Assignment: From the top of the entries below through the line containing "- **Atomic Operations**: Safe", return every line exactly as written, please, and stop there.
────────────────────
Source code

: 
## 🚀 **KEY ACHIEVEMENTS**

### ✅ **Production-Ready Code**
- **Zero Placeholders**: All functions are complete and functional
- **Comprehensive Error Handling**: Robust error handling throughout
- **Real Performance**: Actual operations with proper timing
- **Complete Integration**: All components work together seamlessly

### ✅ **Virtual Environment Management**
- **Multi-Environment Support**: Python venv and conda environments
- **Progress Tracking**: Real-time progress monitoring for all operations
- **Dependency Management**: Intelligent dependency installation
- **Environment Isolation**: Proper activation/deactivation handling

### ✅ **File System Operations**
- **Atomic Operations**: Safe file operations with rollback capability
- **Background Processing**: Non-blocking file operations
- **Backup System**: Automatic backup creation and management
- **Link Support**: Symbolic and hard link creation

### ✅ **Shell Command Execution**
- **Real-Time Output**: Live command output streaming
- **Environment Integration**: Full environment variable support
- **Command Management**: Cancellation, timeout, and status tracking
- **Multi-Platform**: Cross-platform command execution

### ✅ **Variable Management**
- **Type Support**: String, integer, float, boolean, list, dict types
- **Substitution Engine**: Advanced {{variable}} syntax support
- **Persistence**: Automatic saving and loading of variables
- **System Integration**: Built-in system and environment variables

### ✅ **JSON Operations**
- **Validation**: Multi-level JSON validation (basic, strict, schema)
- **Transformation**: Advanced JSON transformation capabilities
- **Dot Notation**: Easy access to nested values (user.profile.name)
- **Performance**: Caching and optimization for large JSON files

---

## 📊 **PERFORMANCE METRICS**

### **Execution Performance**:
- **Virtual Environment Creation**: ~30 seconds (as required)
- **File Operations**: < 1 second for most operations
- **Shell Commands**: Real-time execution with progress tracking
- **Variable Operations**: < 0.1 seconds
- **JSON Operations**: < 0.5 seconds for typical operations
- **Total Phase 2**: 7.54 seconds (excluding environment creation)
────────────────────
Exercise answer:
Source code

: 
## 🚀 **KEY ACHIEVEMENTS**

### ✅ **Production-Ready Code**
- **Zero Placeholders**: All functions are complete and functional
- **Comprehensive Error Handling**: Robust error handling throughout
- **Real Performance**: Actual operations with proper timing
- **Complete Integration**: All components work together seamlessly

### ✅ **Virtual Environment Management**
- **Multi-Environment Support**: Python venv and conda environments
- **Progress Tracking**: Real-time progress monitoring for all operations
- **Dependency Management**: Intelligent dependency installation
- **Environment Isolation**: Proper activation/deactivation handling

### ✅ **File System Operations**
- **Atomic Operations**: Safe file operations with rollback capability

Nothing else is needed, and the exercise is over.